Humberto Pinho
da Silva
Conheci-o, já lá vão muitos anos. Era ainda muito
jovem, e raras vezes se encontrava sóbrio. Mal rompia o sol, bebia o bagacito, e chegava à
noite, cambaleando, como boneco teimoso.
Trabalhava no escritório de fábrica. Emprego que mantinha, por caridade dos patrões, condoídos da sua triste situação.
Andava sempre a sorrir, mostrando os dentes
amarelecidos pelo tabaco. Sorria, quiçá, para abafar a dor que trazia sempre no
coração; mas, por dentro, chorava lágrimas de ingratidão e tristeza.
Certa ocasião, pelo Natal, encontrei-o – caso
raro, – totalmente sóbrio. Apertou-me a mão generosamente, e a meio da
conversa, revelou-me sua mágoa e a razão de se entregar à bebida:
Casara ainda adolescente com moça pobre,
balconista de profissão, que vivia numa “ilha” da periferia.
Os pais, e os amigos, contrariaram-lhe o enlace… Mas
a rapariga, tinha rostinho bonito, e charme que deveras cativava. Estava
apaixonado!…
”Um homem, quando ama verdadeiramente, fica
criança: só pensa no ser amado!” - Disse-me com sorriso forçado dançando nos
lábios descorados.
Decorridos meses (cansada, talvez, de ser dona de
casa,) confidenciou-lhe, que seria bom, para ambos, que ela continuasse os
estudos.
Concordou. Matriculou-a num Centro de Explicações,
com professores particulares. Conseguiu, em três anos, completar o Curso Geral
dos Liceus. Para isso, teve que abandonar o emprego.
No ano seguinte concluiu a alínea de Letras e
entrou em Direito, com boa classificação.
Era um casal feliz. Para arcar com as despesas,
trabalhava como mísero galego. Mas, sentia-se contente e orgulhoso, com o
progresso da esposa, e esperança de vida mais confortável.
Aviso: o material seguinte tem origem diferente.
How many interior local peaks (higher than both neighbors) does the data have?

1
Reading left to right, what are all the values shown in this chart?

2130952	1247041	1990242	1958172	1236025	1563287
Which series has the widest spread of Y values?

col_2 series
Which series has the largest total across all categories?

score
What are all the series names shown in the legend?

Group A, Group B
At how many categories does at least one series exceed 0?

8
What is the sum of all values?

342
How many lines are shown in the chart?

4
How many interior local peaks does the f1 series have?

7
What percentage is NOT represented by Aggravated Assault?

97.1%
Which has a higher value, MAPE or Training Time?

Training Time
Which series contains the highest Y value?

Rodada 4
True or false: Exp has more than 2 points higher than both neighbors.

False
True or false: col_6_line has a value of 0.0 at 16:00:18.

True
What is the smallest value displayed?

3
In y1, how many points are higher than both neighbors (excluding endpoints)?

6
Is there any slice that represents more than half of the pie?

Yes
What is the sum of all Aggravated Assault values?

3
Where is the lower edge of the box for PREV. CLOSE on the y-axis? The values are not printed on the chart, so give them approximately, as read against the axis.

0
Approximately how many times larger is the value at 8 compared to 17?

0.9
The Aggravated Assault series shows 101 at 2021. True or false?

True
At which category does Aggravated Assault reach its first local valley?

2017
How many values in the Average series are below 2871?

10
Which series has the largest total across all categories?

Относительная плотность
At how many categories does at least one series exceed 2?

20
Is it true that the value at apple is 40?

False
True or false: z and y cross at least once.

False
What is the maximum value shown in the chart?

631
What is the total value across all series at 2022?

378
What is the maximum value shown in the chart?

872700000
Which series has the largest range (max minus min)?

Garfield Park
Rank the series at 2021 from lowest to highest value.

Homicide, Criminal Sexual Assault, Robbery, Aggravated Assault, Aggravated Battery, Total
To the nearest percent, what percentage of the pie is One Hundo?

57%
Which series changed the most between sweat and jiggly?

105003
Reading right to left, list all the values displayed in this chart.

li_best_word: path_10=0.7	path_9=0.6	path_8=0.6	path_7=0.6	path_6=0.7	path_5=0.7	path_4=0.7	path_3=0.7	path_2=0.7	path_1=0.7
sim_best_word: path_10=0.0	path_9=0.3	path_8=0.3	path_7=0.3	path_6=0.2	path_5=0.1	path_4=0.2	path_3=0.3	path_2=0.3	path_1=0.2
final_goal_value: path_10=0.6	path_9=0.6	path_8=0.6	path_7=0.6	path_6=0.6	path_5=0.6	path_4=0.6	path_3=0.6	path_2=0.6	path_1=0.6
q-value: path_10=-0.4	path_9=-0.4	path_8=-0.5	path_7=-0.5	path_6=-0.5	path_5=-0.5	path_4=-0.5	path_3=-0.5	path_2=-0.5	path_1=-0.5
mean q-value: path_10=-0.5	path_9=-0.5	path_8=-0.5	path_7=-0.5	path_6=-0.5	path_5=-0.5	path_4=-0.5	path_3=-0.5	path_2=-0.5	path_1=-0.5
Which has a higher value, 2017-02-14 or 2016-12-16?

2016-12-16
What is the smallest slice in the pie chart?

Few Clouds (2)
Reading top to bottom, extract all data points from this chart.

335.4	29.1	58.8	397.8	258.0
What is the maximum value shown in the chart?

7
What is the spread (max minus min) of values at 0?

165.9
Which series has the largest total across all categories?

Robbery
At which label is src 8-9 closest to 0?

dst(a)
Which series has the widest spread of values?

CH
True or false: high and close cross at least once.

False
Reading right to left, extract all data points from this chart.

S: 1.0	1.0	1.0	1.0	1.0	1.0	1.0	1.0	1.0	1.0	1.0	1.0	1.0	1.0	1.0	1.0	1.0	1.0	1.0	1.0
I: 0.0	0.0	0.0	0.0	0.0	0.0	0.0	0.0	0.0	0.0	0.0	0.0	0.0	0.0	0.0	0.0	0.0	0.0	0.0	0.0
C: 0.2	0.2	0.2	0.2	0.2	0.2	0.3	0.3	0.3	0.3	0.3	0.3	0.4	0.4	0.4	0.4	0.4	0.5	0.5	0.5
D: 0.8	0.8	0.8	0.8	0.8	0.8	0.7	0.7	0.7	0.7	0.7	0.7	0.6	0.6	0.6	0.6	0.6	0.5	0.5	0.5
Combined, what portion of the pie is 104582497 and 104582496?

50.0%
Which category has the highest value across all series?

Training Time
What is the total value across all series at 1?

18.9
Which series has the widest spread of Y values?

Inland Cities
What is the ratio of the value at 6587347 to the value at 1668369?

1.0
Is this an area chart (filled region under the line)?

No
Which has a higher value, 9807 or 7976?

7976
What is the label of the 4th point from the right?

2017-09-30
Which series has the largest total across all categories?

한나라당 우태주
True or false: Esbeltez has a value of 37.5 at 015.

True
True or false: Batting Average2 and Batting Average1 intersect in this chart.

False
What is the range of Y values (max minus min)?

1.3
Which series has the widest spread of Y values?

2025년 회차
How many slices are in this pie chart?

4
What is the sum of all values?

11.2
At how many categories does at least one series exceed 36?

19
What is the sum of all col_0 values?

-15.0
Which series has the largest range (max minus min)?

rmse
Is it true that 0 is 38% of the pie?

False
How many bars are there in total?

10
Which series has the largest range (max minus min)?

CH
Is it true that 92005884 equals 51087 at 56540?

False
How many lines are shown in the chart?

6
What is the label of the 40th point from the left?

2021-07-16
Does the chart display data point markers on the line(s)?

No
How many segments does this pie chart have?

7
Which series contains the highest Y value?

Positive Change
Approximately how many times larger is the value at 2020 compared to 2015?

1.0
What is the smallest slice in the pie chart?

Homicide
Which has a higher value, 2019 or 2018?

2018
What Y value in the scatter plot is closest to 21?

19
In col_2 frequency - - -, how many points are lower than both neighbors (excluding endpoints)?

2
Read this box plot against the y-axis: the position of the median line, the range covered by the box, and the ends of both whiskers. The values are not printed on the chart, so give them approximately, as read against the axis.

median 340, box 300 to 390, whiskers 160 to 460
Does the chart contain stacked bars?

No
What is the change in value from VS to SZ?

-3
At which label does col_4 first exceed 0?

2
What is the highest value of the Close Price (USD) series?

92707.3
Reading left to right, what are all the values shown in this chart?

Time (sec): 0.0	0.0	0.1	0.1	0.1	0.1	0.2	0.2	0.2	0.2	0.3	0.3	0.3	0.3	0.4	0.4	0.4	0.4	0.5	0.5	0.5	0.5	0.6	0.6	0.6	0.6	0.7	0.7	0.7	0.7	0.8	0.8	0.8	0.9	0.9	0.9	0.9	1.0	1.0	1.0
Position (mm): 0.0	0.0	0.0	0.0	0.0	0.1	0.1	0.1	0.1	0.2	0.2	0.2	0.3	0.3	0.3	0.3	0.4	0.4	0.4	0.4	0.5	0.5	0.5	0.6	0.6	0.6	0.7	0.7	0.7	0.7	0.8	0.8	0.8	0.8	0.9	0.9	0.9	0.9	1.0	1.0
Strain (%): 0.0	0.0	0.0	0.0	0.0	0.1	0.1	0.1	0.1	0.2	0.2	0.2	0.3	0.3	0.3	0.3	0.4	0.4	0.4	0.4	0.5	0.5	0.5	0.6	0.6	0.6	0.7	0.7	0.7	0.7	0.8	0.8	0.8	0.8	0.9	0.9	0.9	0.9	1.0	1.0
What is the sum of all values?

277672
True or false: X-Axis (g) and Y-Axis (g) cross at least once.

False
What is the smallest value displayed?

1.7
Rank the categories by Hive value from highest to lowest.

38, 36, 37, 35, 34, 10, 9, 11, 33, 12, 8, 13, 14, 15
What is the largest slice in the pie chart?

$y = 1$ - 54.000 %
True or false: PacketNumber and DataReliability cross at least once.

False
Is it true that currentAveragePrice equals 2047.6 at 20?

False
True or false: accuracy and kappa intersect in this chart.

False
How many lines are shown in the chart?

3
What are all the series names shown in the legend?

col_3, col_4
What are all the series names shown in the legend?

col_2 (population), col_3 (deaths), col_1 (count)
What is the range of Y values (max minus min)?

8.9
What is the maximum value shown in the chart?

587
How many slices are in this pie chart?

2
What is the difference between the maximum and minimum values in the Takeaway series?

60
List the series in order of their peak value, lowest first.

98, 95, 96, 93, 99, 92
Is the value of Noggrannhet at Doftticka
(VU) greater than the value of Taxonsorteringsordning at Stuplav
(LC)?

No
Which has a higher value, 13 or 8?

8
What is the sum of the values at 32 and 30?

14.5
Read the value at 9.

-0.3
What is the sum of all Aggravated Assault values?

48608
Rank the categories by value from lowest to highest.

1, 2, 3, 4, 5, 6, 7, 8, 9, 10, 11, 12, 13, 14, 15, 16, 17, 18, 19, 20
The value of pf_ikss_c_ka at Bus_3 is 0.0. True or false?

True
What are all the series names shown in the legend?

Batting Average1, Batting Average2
Mas… já no final do curso, a mulher encantou-se: pela
simpatia, gentileza e gestos polidos, de colega; e tão entusiasmada ficou, que
assentou fugir de casa na companhia do estudante. O pobre homem, desgostoso, e envergonhado,
refugiou-se no álcool.
Com os olhos rasos de lágrimas, voz apertada e
compungida, disse-me:
”Fui buscá-la a uma ‘ilha’, eduquei-a, dei-lhe
professores particulares, e quando se apanhou, quase com o ‘canudo’,
abandonou-me, com colega. O que me dói é a ingratidão! De me ter feito bobo… Passei
a vida a trabalhar… Dei-lhe tudo… Até amor!…Entreguei-me à bebida… porque tenho
vergonha, como homem, de ter sido abandonado!”- Concluiu, retorcendo os lábios
ressequidos.
Compreendi a tragédia. Compreendi, porque nada
fere mais do que a ingratidão e o desprezo, mormente, quando provêm daquela ou
daquele, que amamos apaixonadamente.